# [Task instructions]
Report how many lines in the records below contain the string "PNConfiguration". Give only the number.

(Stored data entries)
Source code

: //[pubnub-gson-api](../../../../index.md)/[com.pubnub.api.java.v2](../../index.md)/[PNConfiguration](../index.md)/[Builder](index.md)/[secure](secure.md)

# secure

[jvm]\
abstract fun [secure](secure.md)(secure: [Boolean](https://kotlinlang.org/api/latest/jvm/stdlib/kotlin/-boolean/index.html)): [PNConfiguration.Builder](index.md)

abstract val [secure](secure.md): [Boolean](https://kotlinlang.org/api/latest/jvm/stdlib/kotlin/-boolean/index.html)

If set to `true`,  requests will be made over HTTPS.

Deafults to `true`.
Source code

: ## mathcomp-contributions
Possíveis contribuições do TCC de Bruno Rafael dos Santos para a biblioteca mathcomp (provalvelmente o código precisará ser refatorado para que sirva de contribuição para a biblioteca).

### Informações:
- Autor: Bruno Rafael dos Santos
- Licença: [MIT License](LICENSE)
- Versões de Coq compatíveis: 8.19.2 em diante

# [Response to the task]
2